INTERNAUTAS POR LA PAZ Y LA LIBERTAD
ASOCIACION INTERNACIONAL DE USUARIOS DE INTERNET
Francisco Arias Solís - Presidente / Tfno y fax 956 / 263131 Tfno. 956 / 282100
Plaza San Severiano, 2 11007 Cádiz.
e-mail: aarias@arrakis.es URL: http://www.arrakis.es/~aarias
INTERNAUTAS POR LA PAZ Y LA LIBERTAD CONTRA
LAS MAFIAS DEL TRAFICO DE MANO DE OBRA.
LOS INMIGRANTES TRABAJAN EL DOBLE
Y GANAN LA MITAD
La Asociación Internacional de Usuarios de Internet
Internautas por la Paz y la Libertad manifiesta su más enérgica repulsa al pacto de silencio entre el
Gobierno de España y el de Marruecos sobre el trágico y oscuro episodio de la muerte de 38 jóvenes
marroquíes el pasado 6 de julio cuando intentaban alcanzar en una barca las costas españolas, así como
el hecho esperpéntico de que en una de las rutas más transitadas del Mediterráneo los restos de
muchas de las víctimas del naufragio, ocurrido en aguas jurisdiccionales marroquíes próximas a Melilla,
permanecieron en el mar días y hasta semanas después de ocurrido éste.
Con o sin muertes de por medio, la inmigración
clandestina ha cobrado una amplitud que desborda por completo el enfoque policiaco y rígidamente
administrativo prevalente en la mayoría de los países de nuestro entorno.
Las mafias del tráfico de mano de obra barata trasladan
todos los años más de seis millones de inmigrantes que en su mayor parte son embaucados con la
promesa de un trabajo ficticio y obligados a pagar sumas descomunales.
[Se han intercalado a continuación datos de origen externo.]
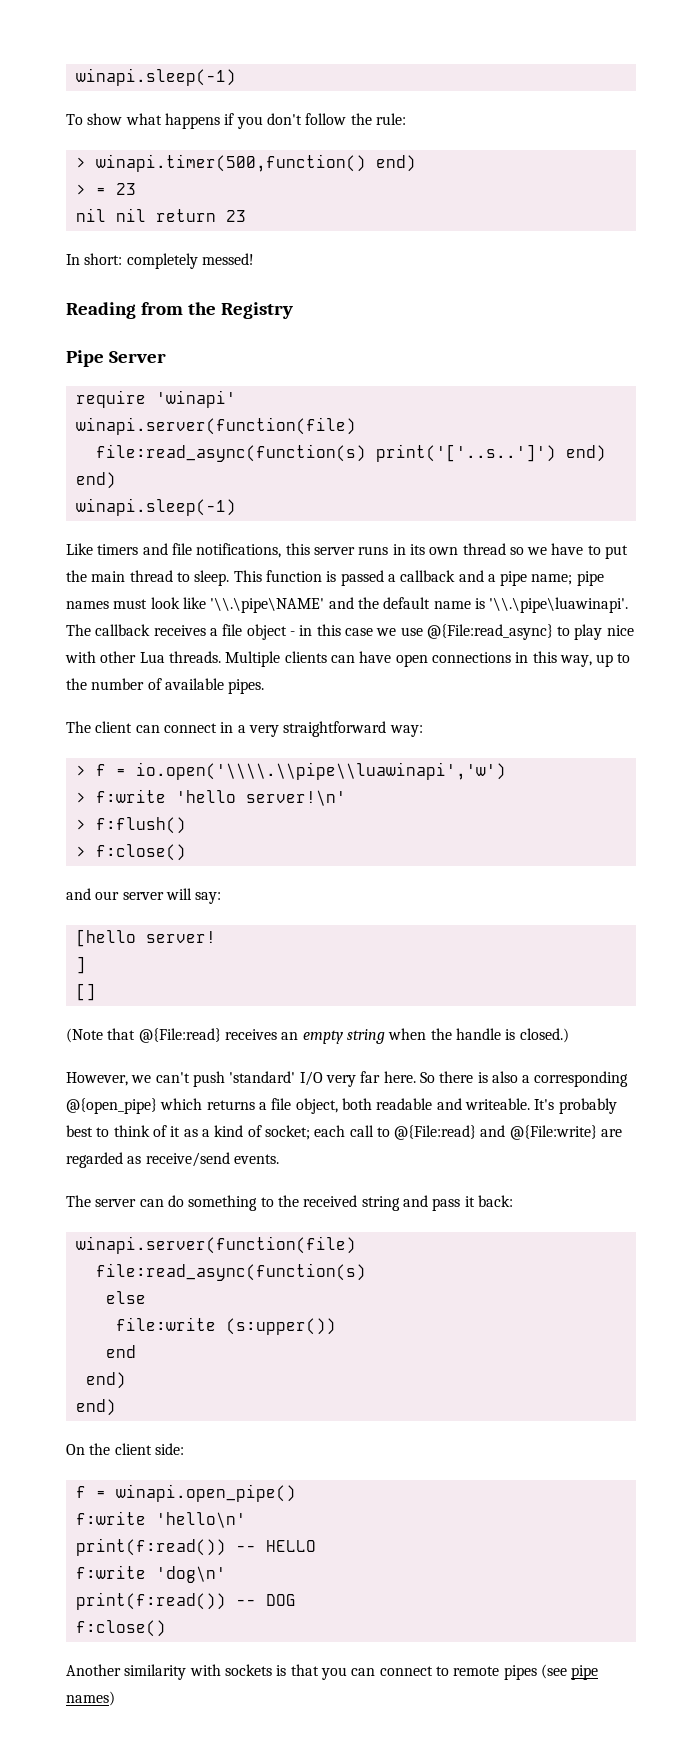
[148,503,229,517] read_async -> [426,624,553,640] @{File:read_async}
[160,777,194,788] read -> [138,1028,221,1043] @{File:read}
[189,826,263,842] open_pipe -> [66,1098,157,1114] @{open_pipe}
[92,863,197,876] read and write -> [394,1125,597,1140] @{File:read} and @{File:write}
El crimen organizado en torno
a la inmigración crece y se afianza. Cruzar el Estrecho en patera en un viaje desde la miseria a ninguna
parte asumiendo cualquier riesgo cuesta entre 100.000 y 300.000 pesetas. Recorrer media Europa en
camión puede triplicar esta cifra. De ahí a la semiesclavitud, o la prostitución en el caso de las mujeres,
no hay más que un paso.
Estas mafias dirigidas por sujetos sin escrúpulos, los
nuevos negreros de los tiempos modernos, generan unos ingresos anuales estimados en 7.000 millones
de dólares (un billón de pesetas).
La esclavitud de la mundialización pasan a formar parte
de la reserva de mano de explotada en sus países destinos y son la víctima propiciatoria de los
problemas generales en cuanto se atisba la crisis. Las condiciones de vida y trabajo de la inmigración se
caracterizan por la ausencia de protección legal, la necesidad de trabajar el doble para ganar la mitad,
confiscación de los pasaportes y servidumbre hasta el pago de la deuda contraída con las redes de
tráfico, por no hablar del sufrimiento que trae consigo el desarraigo ni de la humillación que comporta el
tener que soportar actitudes racistas de sus explotadores.
El problema de la inmigración clandestina es
básicamente un drama humano y sólo se puede afrontar globalmente desde una perspectiva solidaria.
La cooperación económica y no los guardas de fronteras, es la única herramienta posible.